Its one thing having a low voltage alarm monitoring module keeping an eye on your battery, but if your working an SSB transmitter, the current draw, and hence the cell voltages, can fluctuate rapidly, which could result in the monitor going into alarm fleetingly, and if your wearing a headset you might not hear it sounding. So, modifying the module to trip a cut-off relay is the way to go. But proper dual coil latching relays are expensive, especially with contacts rated for the sort of current I need to pass!
So, ive thought up a simple circuit that should allow me to do the cut-off with a normal non-latching relay. For this to work, the relay must be energized whilst ever the battery is at a good state of charge. Yes, this does mean that when not in use the protection circuit itself will slowly discharge the battery. To prevent this when the battery isnt being used, but still in the Clansman housing, a 'Trip' button will be provided that will de-energize the relay.
The concept is simple. A pair of NPN transistors control the relay coil. The supply to the coil comes through one half of the relays DPCO contacts. At start, the coil will have no supply. An 'Arm' button temporarily bypasses the contacts, putting bias on the transistor base and energizing the relay coil, this pulls in the contacts and the button can be released. A second transistor goes from the firsts base to ground, and is driven by the output of the alarm module. When the voltage drops to the cutoff alarm level, the alarm sounds, this transistor turns on, grounds the bias to the other transistor, which turns off, the relay de-energizes, the contacts open, and the battery output is disconnected.
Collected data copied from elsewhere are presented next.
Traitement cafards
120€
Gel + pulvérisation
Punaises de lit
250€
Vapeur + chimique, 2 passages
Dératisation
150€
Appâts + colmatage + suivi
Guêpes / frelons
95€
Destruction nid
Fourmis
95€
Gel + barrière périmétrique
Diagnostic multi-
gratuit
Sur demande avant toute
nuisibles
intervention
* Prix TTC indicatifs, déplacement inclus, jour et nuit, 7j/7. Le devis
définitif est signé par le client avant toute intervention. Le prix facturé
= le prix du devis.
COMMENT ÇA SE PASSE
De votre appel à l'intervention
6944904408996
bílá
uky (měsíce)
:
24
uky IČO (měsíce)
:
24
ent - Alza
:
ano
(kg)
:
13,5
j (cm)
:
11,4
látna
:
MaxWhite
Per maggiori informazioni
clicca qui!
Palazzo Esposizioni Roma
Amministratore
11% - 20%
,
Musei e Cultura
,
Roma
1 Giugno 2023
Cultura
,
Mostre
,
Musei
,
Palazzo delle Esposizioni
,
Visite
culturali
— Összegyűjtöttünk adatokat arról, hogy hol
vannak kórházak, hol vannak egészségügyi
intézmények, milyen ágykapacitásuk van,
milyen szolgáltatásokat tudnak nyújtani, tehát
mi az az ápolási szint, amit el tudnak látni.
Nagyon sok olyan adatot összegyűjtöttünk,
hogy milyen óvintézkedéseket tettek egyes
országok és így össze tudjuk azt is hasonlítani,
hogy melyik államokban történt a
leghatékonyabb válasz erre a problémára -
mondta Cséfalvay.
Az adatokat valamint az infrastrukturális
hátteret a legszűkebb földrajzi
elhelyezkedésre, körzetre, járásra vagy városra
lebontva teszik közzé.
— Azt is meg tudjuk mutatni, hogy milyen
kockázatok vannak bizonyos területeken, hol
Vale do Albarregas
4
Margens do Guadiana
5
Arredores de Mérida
Attempting to re-arm the relay circuit will just result in the alarm module activating and tripping the protection again.
A 1N4148 or 1N40001 diode serves as back-EMF protection across the relay coil. A suitable fuse is also provided as close to the battery terminals as possible. A series resistor sets the voltage of the supply to the protection circuit suitable for the relay coil. It may be possible to eliminate this if a 24v relay is available.
I now need to find a suitable relay and to mock up the circuit to prove that it works as expected.